On the day of my awakening, I vowed to do everything possible to maximize each and every day thereafter. I recognized that I didn’t want to simply chase experiences. I wanted to make my life full and complete, and not just live in a manner to enhance small talk at cocktail parties. Rather than make a list of things to accomplish, I made a list of 5 activities that I really enjoyed, and vowed to try and do something within each area of interest on that list each year.

Since the day of my awakening, I have worked less, visited my children and grandchildren more, fallen more in love with my wife, taught small groups at our church, spoken at our grandchildren’s school, volunteered at our local food pantry and thoroughly enjoyed a family reunion. I have also begun wearing a gold chain, completed an ironman triathlon (don’t ask my time), led a trip to Israel (my wife did all the hard work), hunted moose, swam across Lake Ray Hubbard, ridden motorcycle through Glacier National Park, set a new personal speed record in downhill skiing, acted in our local community theater, bought a convertible to be my daily driver and expanded my collections of books and Presidential signatures.

Frequently, friends say something to me like “Checked another item on your bucket list, huh?” I cringe at those comments, because chasing checkmarks on a “bucket list” is not my goal. I am not checking off a finite list of things to do while waiting for my final day; rather, I like to think that on the day of my awakening, I re-started my life with an infinite list of opportunities!

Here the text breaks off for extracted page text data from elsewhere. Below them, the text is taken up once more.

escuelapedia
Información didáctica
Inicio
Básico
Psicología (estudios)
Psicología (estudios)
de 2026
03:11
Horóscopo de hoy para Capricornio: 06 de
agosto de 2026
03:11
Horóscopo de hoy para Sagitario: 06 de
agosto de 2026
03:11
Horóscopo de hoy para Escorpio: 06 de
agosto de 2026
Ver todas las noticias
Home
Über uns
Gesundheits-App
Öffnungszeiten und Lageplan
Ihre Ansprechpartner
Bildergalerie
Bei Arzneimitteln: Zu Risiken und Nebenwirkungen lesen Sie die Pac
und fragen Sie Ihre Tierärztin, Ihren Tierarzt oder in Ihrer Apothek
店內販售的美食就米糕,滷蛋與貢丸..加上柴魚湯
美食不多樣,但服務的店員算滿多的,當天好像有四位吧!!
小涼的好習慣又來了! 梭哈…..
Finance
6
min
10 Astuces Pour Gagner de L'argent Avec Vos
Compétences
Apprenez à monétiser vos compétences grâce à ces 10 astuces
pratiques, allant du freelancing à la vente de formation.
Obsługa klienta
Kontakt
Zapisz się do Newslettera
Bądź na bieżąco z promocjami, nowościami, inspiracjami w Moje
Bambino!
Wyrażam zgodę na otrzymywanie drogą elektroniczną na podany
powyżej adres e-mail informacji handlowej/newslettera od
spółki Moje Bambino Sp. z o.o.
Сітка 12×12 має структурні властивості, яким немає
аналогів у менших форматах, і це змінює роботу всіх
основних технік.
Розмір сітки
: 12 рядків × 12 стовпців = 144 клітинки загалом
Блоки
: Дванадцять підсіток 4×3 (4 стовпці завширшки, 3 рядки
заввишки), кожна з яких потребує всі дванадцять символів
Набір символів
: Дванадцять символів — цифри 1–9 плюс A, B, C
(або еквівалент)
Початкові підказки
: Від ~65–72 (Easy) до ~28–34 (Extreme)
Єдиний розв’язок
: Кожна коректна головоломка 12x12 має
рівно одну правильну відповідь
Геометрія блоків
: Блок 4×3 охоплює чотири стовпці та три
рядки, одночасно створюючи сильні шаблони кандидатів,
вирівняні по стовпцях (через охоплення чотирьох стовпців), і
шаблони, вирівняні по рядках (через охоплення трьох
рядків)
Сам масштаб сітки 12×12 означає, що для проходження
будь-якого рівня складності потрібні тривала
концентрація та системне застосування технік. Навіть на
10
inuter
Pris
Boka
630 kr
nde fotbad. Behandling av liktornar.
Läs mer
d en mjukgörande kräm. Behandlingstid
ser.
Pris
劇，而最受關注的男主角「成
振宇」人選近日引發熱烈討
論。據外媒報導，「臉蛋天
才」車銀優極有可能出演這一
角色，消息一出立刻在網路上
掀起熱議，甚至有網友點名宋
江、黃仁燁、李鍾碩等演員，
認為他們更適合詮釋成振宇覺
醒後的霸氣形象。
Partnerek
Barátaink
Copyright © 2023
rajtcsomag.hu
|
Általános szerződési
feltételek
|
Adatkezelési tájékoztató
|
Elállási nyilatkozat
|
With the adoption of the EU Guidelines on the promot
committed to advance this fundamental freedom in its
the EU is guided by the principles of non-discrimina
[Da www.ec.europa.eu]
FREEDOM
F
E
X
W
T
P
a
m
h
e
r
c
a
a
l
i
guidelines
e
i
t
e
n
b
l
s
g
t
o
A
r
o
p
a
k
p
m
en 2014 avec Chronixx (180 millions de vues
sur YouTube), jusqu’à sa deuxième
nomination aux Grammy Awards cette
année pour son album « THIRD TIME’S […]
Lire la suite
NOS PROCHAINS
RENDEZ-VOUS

Like my father, someday I will pass from this earthly life to my heavenly reward. In my first 61 years, 2 months and 22 days, I worked very hard and had a lot of success and achievements to go along with my share of disappointments and regrets; however, I am sure that I did not maximize all of those days. If I am fortunate and sentient enough to review my life on the day of my death, I hope to look back and say that, at least, I maximized my extra days.

By Heath resident and former Mayor Lorne Liechty, Founding Partner with Liechty, McGinnis, Berryman, & Bowen.